Willow's form for connecting to a source database.
  1. Once a connection to the source database is established, the user can view and select the tables and columns to be captured. The user must also provide a name for the source connector.
Willow's form for selecting which data should be replicated from the source database.
  1. After data selection, users must enter the Redis credentials and verify the connection to the cache.
Willow's form for selecting which data should be replicated from the source database.
  1. Once the sink connection is verified, users must provide a name for the sink connection. This completes the pipeline setup.
Willow's form for selecting which data should be replicated from the source database.

Implementation

Willow leverages open-source technologies - Debezium, Apache Kafka, Apache Zookeeper, Kafka Connect, PostgreSQL - to create CDC pipelines and ensure that changes in source databases are updated in sink caches in near real-time. This section introduces Willow's components and explains their roles within Willow’s architecture.

Debezium

When we first sought to address the cache consistency problem, we prioritized open-source CDC tools that are widely used, are well documented, and implement log-based CDC. This criteria is how we landed upon Debezium.

Image showing the high level relationship between a database and Debezium. Data flows from the database to Debezium.
Figure 4.1: High level relationship between database and Debezium

At the heart of Willow lies Debezium, an open-source distributed platform for change data capture. Debezium monitors databases’ transaction logs and captures row-level changes for operations such as INSERT, UPDATE, and DELETE. It produces events for such changes, and pushes those events downstream to an event-consuming process.

• Questions:
1. Can you repeat the portion of the Willow excerpt starting at "Implementation" and ending at "landed upon Debezium."?
2. Which lines of the entries contain the string "series", with case counting? Show each of those lines.
The Willow excerpt and the entries are unrelated pieces of material.

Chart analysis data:
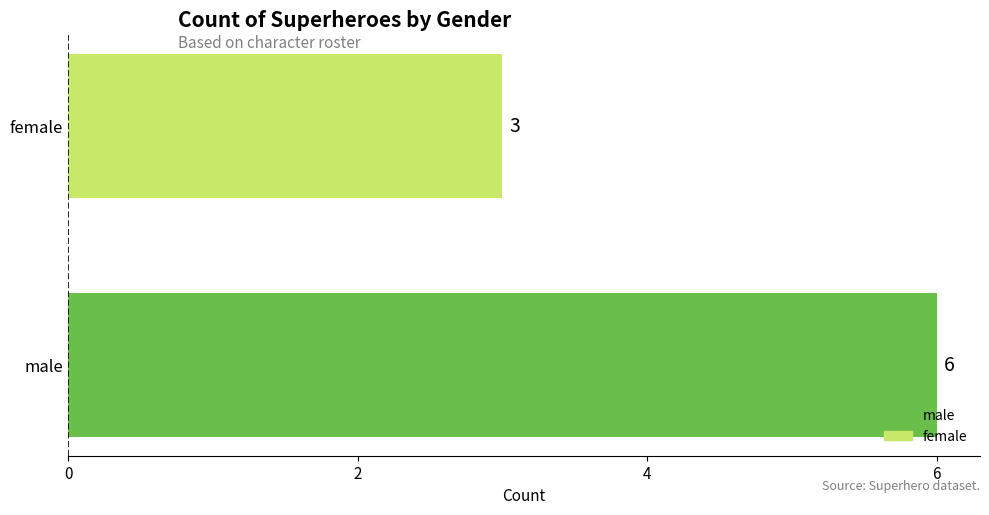

How many data points does each series have?

2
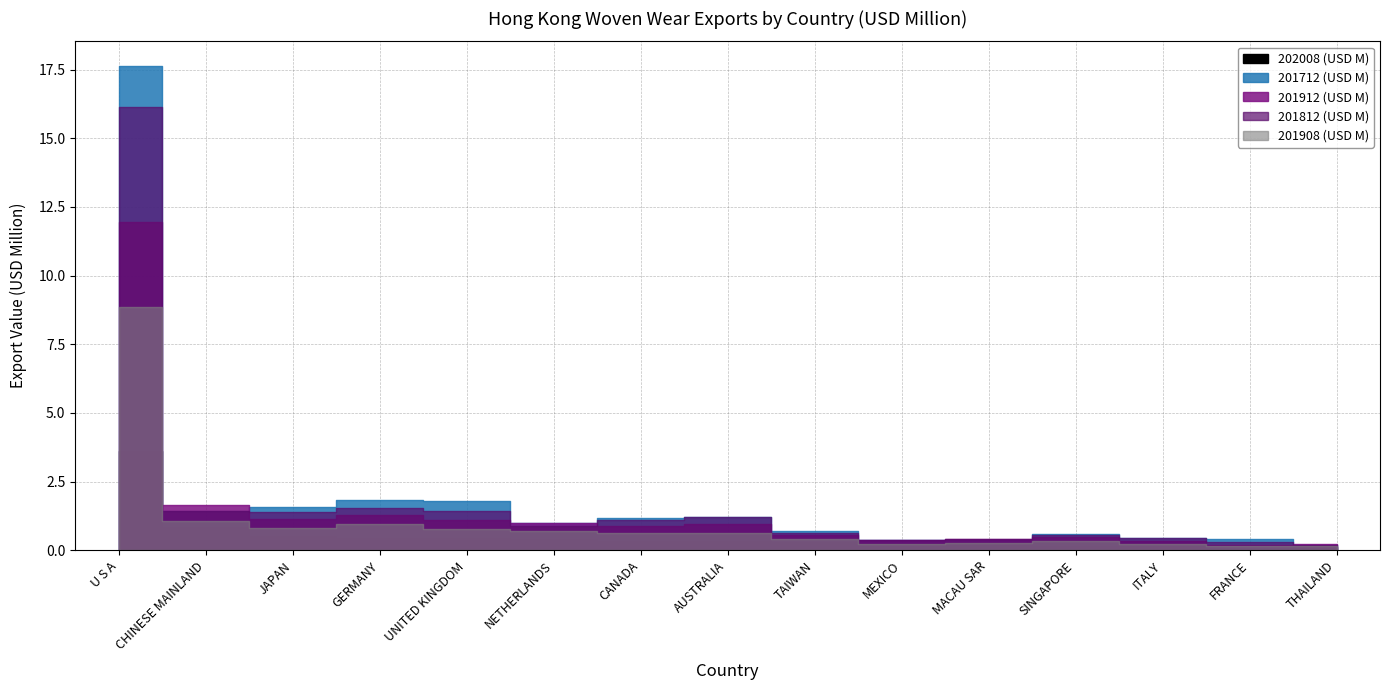

What value does the 201912 (USD M) series have at UNITED KINGDOM?

1.1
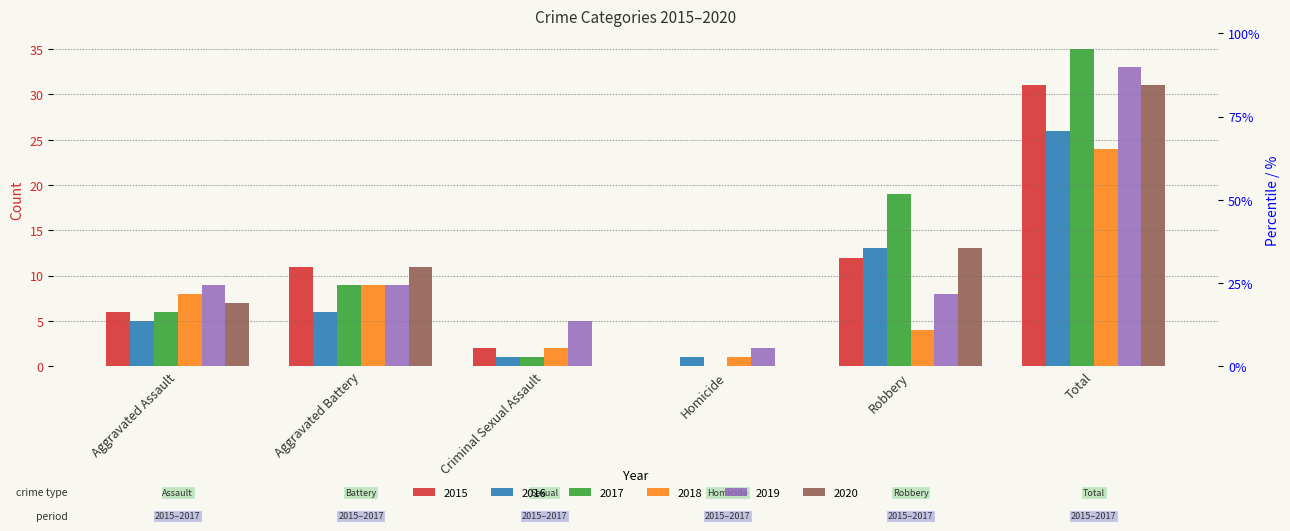

How many bars are there in total?

36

• Solutions:
1.
Implementation

Willow leverages open-source technologies - Debezium, Apache Kafka, Apache Zookeeper, Kafka Connect, PostgreSQL - to create CDC pipelines and ensure that changes in source databases are updated in sink caches in near real-time. This section introduces Willow's components and explains their roles within Willow’s architecture.

Debezium

When we first sought to address the cache consistency problem, we prioritized open-source CDC tools that are widely used, are well documented, and implement log-based CDC. This criteria is how we landed upon Debezium.

2.
How many data points does each series have?
What value does the 201912 (USD M) series have at UNITED KINGDOM?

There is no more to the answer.